Recuerdo a Los niños de la pus, Pus, A palo seko, Macías Pajas y su inolvidable megahit de la mugre ‘Vivo en un bote de formol’; en fin, la lista es demasiado larga, pero basta decir que casi todos los grupos tenían nombre de secreción y sonaban como olían los garitos: mal. Tocaban en tugurios en los que en teoría nadie debería tocar, y hacían un ruido de mil demonios. Incluso hubo un festival crust en la Comunidad de Madrid con ese nombre, Un ruido de mil demonios. Los años me llevaron por otras formas de punk, bandas más cercanas al grindcore o también al hardcore deudor de bandas americanas como Gorilla Biscuits o Sick of it All. Algunos de mis amigos formaban parte de bandas ruidosas y mugrientas. Comprábamos sus maquetas en casete y mi hermano pequeño, que durante un tiempo lució el correspondiente mohawk, todavía conserva algunas.
Para unos chavales de izquierdas de clase obrera, bastante politizados y con cierto amor por las sustancias ilegales como nosotros, era algo normal. ¿Dónde íbamos a ir? La mayoría iba a discotecas tipo Radical, pero nosotros estábamos demasiado seguros de nuestras ideas para eso y además éramos un poco freaks. El punk era nuestro ecosistema. En el barrio no había menos suciedad que en los nombres imposibles de aquellas bandas. Era como si toda aquella subcultura hubiera sido creada exclusivamente para personas como yo.

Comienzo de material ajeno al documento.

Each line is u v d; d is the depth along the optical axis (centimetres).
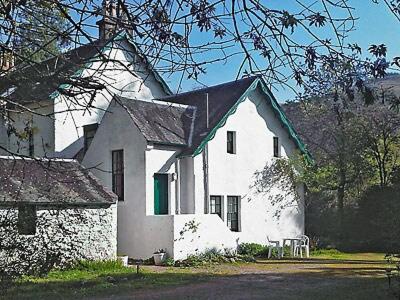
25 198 1831
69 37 450
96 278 1769
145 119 2494
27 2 457
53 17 466
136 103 2552
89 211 2072
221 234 2436
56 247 1728
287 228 2858
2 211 1468
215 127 2575
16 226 1188
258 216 2741
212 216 2412
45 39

Acabé escribiendo en algún fanzine, fui parte más o menos activa en toda esa movida. Intenté creer que estaba ahí porque era mi lugar. Sabía que no tenía mucho futuro y había que tapar aquella sensación terrible con algo de ruido para que doliera menos.
Estos nuevos punks sin punk ni incertidumbre, estos punks que sudan en el gimnasio en lugar de en el pogo, estos punks que llamarían a la policía durante una actuación del salvaje GG Allin en cuanto empezara la sangre, están muy lejos de todo aquello que viví. Aunque yo personalmente también lo estoy ahora, lo cierto es que no me he movido mucho de allí. Es difícil de explicar, pero uno no elige ser un outsider del mismo modo que no elige ser de clase obrera. No es lo que quiero ser, es lo que soy. Para estar en contra del sistema hay que ser consciente de en qué situación estás dentro del mismo, sea cual sea. Y se me hace muy difícil asumir que personas que son los ganadores del sistema estén en contra del sistema que les ha llevado a su posición. Personas que están trabajando para grandes medios de comunicación y hasta ocupando cargos más o menos importantes dentro de ellos se erigen sin sonrojo alguno en los nuevos punks de la escena del barrio Salamanca.
Con los años, las ruidosas bandas punks fueron dejando paso a otras más hardcore cuyos miembros venían de entornos de clase media. Te ibas a un concierto y un miembro del grupo que tocara llevaba varias docenas de talegos en ropa, y empezaban a mirar mal a los ruidosos punks de toda la vida. Esa transformación, la llegada de aquellos niños buenos con actitud de matón, terminó por alejarme de la escena. Recuerdo cierta banda de hardcore que llegó a ser bastante conocida en la que uno de sus miembros vivía nada menos que en La Moraleja. Las letras nos daban mucha risa, llenas de alusiones a la dureza de las calles, como si habitaran en el Bronx en los años setenta del siglo pasado.
Era una cosa de no creer. El sistema oprimiendo a gente que tenía el dinero por castigo. Era la misma sensación que me producen hoy todos estos conservadores que se dicen nuevos punks. Son ridículos, sí, pero están por encima. Pueden ser lo que quieran. Hasta jefes de opinión de un periódico importante.